• oskar ödüllü italyan yazar luigi pirandello'nun bir tiyatro oyunu.orijnal adı " così è (se vi pare) "
  • fusun gunersel in cevirisi ve engin gurmen in yonetimiyle istanbul buyuksehir belediyesi sehir tiyatrolarinda oynamakta olan oyun.
  • genelde (bütün genellemeler yanlıştır hatta bu bile) doğrudur.

    içiniz size doğruyu söyler hep. bırakın başkalarının hangi hareketi, hangi cümleyi hangi sebeple ilişkilendirdiğini, olan bitenin sizin cephenizden nasıl algılandığını en iyi bilen içinizdir. size ne söylüyorsa, size nasıl geliyorsa öyledir bu yüzden.
    başkalarını boşverip kendinizi önce can pozisyonunda tutmaya alıştığınızda bu cümleyi sahiplenin. aksini iddia edenleri de boşverin.
  • başkalarının hayatına duyulan merakla geçirilen zamanın boşa geçirilmiş olduğunu, çünkü gerçeğin hiçbir zaman tam anlamıyla öğrenilemeyeceğini zira gerçeğin aslında gerçek olmadığını herkesin kendine göre bir gerçeği olduğunu anlatan tiyatro eseri. nobel ödüllü italyan yazar luigi pirandello'nun gerçeğin göreceliğine vurgu yaptığı oyunu. şu sıralar kadıköy haldun taner tiyatrosunda sahnelenmekte. müzikler enfes...
  • istanbul büyükşehir belediyesi şehir tiyatrolarının 2008 yılında sahneye koyduğu yeni oyunudur. oyunu nobel ödülü sahibi italyan yazar luigi pirandello yazmıştır.
    oyun doğru ve gerçek kavramlarını irdelemekte ve doğrunun göreceliliğine vurgu yaparak kısaca herkesin gerçeği kendine demektedir.
  • şehir tiyatrolarında sahnelenen bir oyun.

    elalemin işine, hayat biçimine kafayı takmış insan sürüsünün acınası hallerini anlatıyor aslında oyun. konunun bağlandığı yerdeki gizemi merak edebiliyor olmak gerekiyor belki de sürüklenebilmek için. lakin özel hayatlara karşı kayıtsız oluşumdan mıdır nedir beni sürükleyen bu ana eksen değil nilgün kasapbaşoğlu'nun sahnesinin bir daha ne zaman geleceği oldu hep.

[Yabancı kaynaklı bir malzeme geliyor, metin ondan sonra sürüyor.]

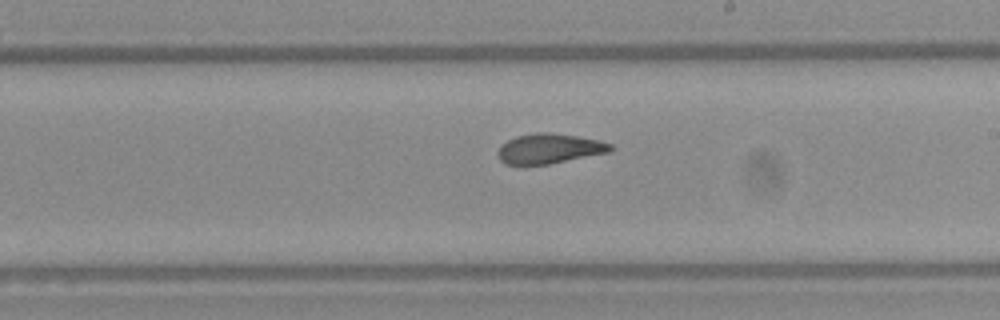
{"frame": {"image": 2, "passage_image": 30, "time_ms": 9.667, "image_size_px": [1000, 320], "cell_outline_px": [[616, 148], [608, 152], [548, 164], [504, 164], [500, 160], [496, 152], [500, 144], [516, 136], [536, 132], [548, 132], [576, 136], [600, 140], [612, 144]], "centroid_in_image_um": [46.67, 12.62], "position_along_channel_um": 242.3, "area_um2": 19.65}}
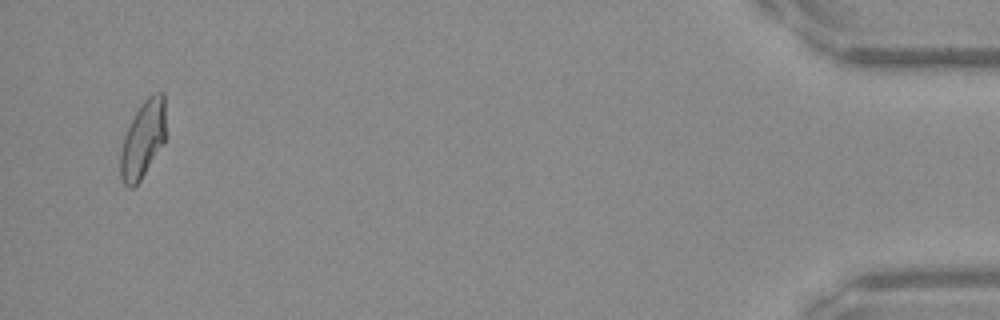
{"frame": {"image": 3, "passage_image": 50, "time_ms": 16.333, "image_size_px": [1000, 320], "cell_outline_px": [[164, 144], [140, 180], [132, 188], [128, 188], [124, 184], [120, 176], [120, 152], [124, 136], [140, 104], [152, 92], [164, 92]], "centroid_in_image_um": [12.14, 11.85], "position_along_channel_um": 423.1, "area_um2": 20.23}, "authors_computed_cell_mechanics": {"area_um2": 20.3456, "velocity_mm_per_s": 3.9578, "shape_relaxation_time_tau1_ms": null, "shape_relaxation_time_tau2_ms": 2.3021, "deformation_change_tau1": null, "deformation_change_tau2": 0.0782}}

    evet nilgün kasapbaşoğlu vardı oyuncular arasında. sahneye adım attığı andan itibaren tüm enerjisi ile dolduruyordu tiyatroyu. o ses, o televizyonlardan bildik ses hem oyunla, hem geçmiş izleri ile alıp götürdü beni.

    oyunu en ön sıradan izlemek hoşmuş gibi görünse de kendimi sahnenin içinde hissetmek, oyuncuların heyecanını ve tiyatro sevincini soluklarına eşlik ederek hissetmek epey bir gerdi niyeyse. sanki her an tekleyecekler, her an repliklerini unutacaklarmış gibi. böyle salak bir takıntının gerginliği ile izledim oyunu.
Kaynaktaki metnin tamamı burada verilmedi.